## MATERIAL SUPPLIED
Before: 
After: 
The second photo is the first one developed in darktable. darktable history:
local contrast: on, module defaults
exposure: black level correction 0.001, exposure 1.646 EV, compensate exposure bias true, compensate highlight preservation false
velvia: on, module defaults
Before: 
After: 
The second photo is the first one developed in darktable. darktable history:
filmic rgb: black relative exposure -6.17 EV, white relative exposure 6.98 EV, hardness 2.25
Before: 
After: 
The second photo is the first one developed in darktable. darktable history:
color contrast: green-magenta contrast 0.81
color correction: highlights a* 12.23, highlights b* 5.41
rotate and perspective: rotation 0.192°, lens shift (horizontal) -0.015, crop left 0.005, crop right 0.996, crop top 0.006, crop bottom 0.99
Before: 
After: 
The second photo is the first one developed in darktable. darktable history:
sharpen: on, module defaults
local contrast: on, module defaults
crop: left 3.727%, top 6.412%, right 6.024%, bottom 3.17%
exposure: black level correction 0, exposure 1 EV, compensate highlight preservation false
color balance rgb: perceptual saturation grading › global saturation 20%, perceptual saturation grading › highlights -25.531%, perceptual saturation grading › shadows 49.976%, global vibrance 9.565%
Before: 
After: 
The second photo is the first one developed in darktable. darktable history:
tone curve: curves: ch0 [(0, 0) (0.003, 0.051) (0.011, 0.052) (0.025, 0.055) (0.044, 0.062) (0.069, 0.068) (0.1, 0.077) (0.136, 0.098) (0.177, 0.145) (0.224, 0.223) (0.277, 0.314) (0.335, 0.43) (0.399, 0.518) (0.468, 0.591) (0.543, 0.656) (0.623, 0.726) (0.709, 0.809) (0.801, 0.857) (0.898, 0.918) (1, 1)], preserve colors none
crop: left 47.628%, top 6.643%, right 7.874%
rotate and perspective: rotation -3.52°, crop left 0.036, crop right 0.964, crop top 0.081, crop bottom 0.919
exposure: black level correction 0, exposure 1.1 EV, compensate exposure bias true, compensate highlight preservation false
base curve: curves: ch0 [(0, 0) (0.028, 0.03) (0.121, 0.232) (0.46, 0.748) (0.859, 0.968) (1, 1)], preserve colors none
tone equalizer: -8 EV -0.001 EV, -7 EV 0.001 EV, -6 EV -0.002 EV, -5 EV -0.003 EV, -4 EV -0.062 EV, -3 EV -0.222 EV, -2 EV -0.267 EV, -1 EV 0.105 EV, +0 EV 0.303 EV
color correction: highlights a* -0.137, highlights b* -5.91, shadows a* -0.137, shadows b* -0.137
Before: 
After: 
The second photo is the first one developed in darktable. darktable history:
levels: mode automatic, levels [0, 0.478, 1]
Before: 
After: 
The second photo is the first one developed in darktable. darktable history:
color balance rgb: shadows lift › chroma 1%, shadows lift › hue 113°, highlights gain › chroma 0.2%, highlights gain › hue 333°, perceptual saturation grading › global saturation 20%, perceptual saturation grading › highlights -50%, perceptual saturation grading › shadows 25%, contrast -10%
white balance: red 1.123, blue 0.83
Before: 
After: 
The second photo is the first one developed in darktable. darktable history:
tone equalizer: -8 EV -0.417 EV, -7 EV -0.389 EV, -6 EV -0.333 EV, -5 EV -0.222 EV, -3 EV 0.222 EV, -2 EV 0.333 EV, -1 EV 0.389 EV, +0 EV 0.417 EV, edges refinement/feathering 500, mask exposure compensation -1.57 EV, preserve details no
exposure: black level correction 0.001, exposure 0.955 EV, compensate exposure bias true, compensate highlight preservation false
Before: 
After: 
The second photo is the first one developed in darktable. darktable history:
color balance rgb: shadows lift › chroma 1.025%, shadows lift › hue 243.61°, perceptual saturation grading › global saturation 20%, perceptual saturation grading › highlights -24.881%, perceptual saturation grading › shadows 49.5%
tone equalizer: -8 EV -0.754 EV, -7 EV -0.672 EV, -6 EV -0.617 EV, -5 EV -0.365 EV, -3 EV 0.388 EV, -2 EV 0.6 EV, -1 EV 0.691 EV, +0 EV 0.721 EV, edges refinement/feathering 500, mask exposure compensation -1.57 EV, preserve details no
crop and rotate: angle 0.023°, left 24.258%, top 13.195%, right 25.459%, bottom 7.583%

## WHAT YOU ARE ASKED TO DO
Reproduce the records above word for word, from their first line through the line containing "rotate and perspective: rotation 0.192°, lens", including that line.

## ANSWER IN FULL
Before: 
After: 
The second photo is the first one developed in darktable. darktable history:
local contrast: on, module defaults
exposure: black level correction 0.001, exposure 1.646 EV, compensate exposure bias true, compensate highlight preservation false
velvia: on, module defaults
Before: 
After: 
The second photo is the first one developed in darktable. darktable history:
filmic rgb: black relative exposure -6.17 EV, white relative exposure 6.98 EV, hardness 2.25
Before: 
After: 
The second photo is the first one developed in darktable. darktable history:
color contrast: green-magenta contrast 0.81
color correction: highlights a* 12.23, highlights b* 5.41
rotate and perspective: rotation 0.192°, lens shift (horizontal) -0.015, crop left 0.005, crop right 0.996, crop top 0.006, crop bottom 0.99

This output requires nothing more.